[Opening THE RECORDS section]
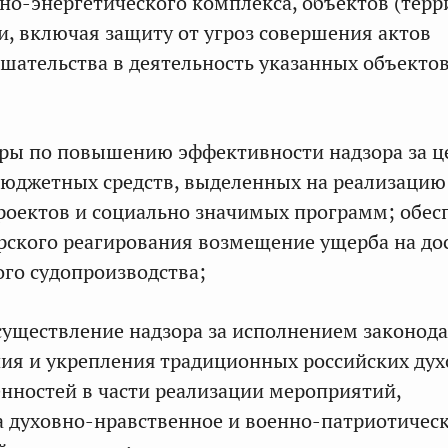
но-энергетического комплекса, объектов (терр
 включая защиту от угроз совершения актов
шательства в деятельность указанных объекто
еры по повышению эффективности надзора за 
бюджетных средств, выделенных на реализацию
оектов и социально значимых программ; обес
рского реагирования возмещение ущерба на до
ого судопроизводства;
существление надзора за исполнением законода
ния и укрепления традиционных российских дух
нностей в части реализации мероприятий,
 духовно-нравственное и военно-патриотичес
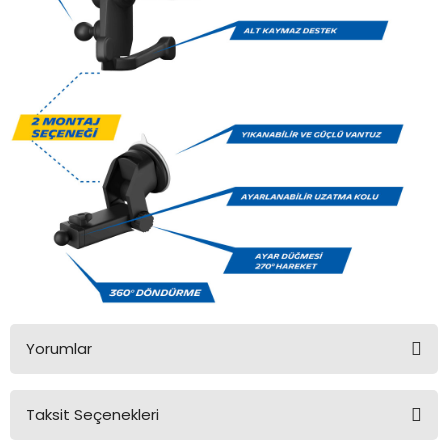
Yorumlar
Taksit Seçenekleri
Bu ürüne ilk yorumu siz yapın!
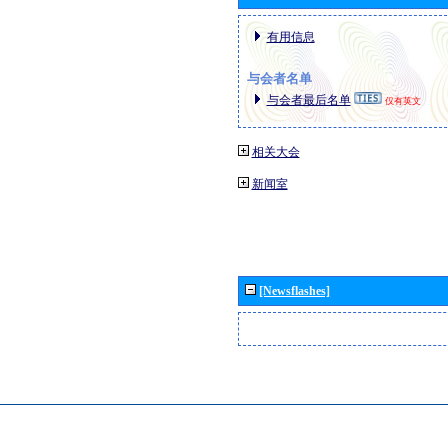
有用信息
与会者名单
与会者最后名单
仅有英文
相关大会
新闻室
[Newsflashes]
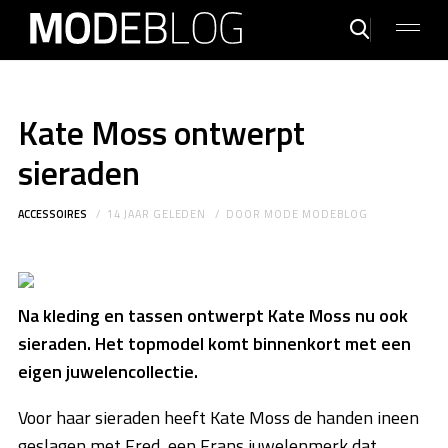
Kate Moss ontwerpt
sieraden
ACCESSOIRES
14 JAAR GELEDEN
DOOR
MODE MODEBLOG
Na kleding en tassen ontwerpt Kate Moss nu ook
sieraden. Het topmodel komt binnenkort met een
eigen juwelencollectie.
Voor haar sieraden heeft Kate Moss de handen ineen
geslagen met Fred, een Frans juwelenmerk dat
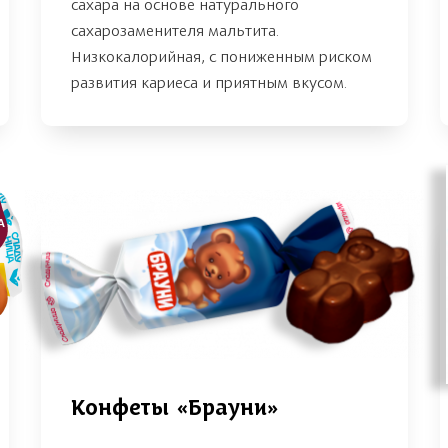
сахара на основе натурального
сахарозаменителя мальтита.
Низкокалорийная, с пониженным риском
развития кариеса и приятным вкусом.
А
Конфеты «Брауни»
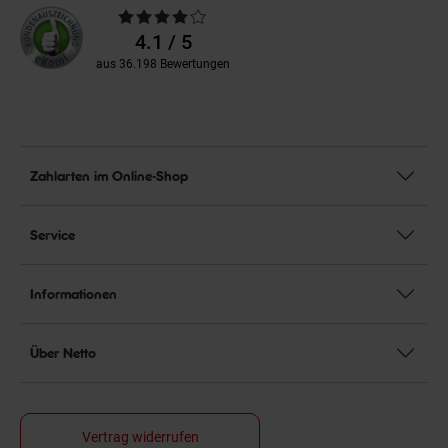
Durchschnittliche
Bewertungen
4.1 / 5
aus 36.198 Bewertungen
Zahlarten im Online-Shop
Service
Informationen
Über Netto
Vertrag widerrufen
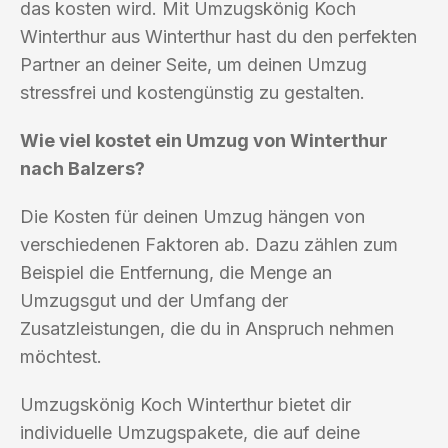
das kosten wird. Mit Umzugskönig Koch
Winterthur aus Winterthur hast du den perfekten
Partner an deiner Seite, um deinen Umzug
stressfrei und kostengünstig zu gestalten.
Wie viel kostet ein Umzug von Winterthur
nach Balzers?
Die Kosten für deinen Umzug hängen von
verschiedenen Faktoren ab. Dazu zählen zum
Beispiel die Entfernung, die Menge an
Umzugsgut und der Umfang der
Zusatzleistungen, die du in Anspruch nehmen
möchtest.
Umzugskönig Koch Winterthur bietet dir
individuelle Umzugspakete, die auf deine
[Closing THE RECORDS section]
Output each line of the records exactly. Any picture is skipped.

#### ANSWER SPACE
но-энергетического комплекса, объектов (терр
 включая защиту от угроз совершения актов
шательства в деятельность указанных объекто
еры по повышению эффективности надзора за 
бюджетных средств, выделенных на реализацию
оектов и социально значимых программ; обес
рского реагирования возмещение ущерба на до
ого судопроизводства;
существление надзора за исполнением законода
ния и укрепления традиционных российских дух
нностей в части реализации мероприятий,
 духовно-нравственное и военно-патриотичес
Yorumlar
Taksit Seçenekleri
Bu ürüne ilk yorumu siz yapın!
有用信息
与会者名单
与会者最后名单
仅有英文
相关大会
新闻室
[Newsflashes]
Kate Moss ontwerpt
sieraden
ACCESSOIRES
14 JAAR GELEDEN
DOOR
MODE MODEBLOG
Na kleding en tassen ontwerpt Kate Moss nu ook
sieraden. Het topmodel komt binnenkort met een
eigen juwelencollectie.
Voor haar sieraden heeft Kate Moss de handen ineen
geslagen met Fred, een Frans juwelenmerk dat
сахара на основе натурального
сахарозаменителя мальтита.
Низкокалорийная, с пониженным риском
развития кариеса и приятным вкусом.
А
Конфеты «Брауни»
Durchschnittliche
Bewertungen
4.1 / 5
aus 36.198 Bewertungen
Zahlarten im Online-Shop
Service
Informationen
Über Netto
Vertrag widerrufen
das kosten wird. Mit Umzugskönig Koch
Winterthur aus Winterthur hast du den perfekten
Partner an deiner Seite, um deinen Umzug
stressfrei und kostengünstig zu gestalten.
Wie viel kostet ein Umzug von Winterthur
nach Balzers?
Die Kosten für deinen Umzug hängen von
verschiedenen Faktoren ab. Dazu zählen zum
Beispiel die Entfernung, die Menge an
Umzugsgut und der Umfang der
Zusatzleistungen, die du in Anspruch nehmen
möchtest.
Umzugskönig Koch Winterthur bietet dir
individuelle Umzugspakete, die auf deine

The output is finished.